🤖 AI Summary
This work addresses the challenges small businesses face in deploying large language model (LLM)-powered customer service chatbots, including high infrastructure costs, engineering complexity, and prompt injection vulnerabilities in retrieval-augmented generation (RAG) scenarios. To overcome these barriers, the authors propose an open-source, no-code, multi-tenant platform that delivers secure, isolated LLM services on low-cost heterogeneous hardware using lightweight k3s clusters.

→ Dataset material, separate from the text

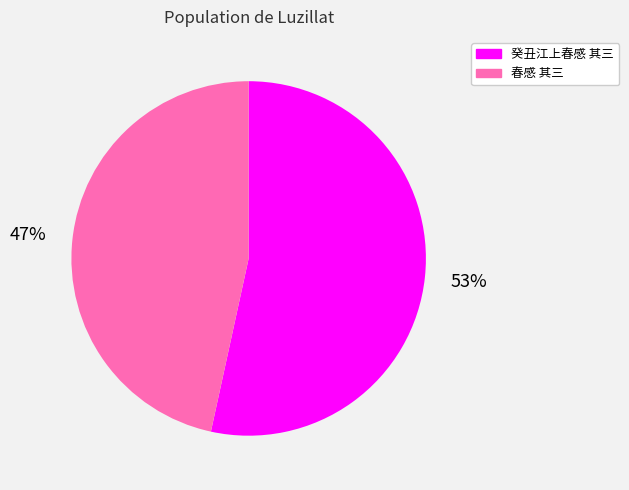

To the nearest percent, what percentage of the pie is 春感 其三?

47%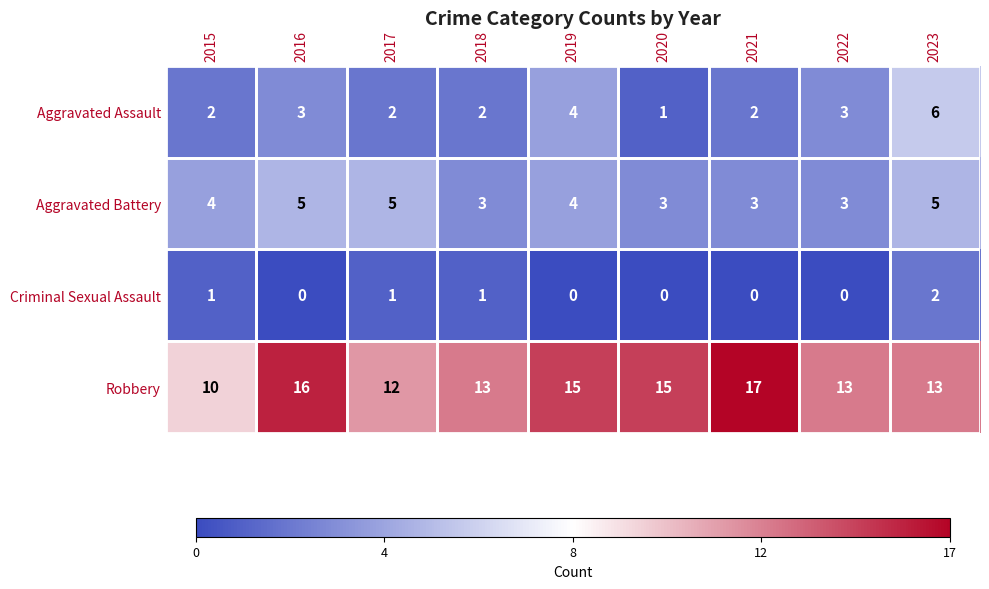

List the series in order of their peak value, lowest first.

Criminal Sexual Assault, Aggravated Battery, Aggravated Assault, Robbery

The platform integrates an encrypted overlay network, container-based isolation, and tenant-level data access controls, while translating state-of-the-art prompt injection defenses into practical, model-agnostic mechanisms that require no retraining. Evaluation in a real-world e-commerce setting demonstrates that the solution efficiently enables customized LLM chatbot deployment under the stringent resource and security constraints typical of small enterprises.
📝 Abstract
Large Language Model (LLM)-based question-answering systems offer significant potential for automating customer support and internal knowledge access in small businesses, yet their practical deployment remains challenging due to infrastructure costs, engineering complexity, and security risks, particularly in retrieval-augmented generation (RAG)-based settings. This paper presents an industry case study of an open-source, multi-tenant platform that enables small businesses to deploy customised LLM-based support chatbots via a no-code workflow. The platform is built on distributed, lightweight k3s clusters spanning heterogeneous, low-cost machines and interconnected through an encrypted overlay network, enabling cost-efficient resource pooling while enforcing container-based isolation and per-tenant data access controls. In addition, the platform integrates practical, platform-level defences against prompt injection attacks in RAG-based chatbots, translating insights from recent prompt injection research into deployable security mechanisms without requiring model retraining or enterprise-scale infrastructure. We evaluate the proposed platform through a real-world e-commerce deployment, demonstrating that secure and efficient LLM-based chatbot services can be achieved under realistic cost, operational, and security constraints faced by small businesses.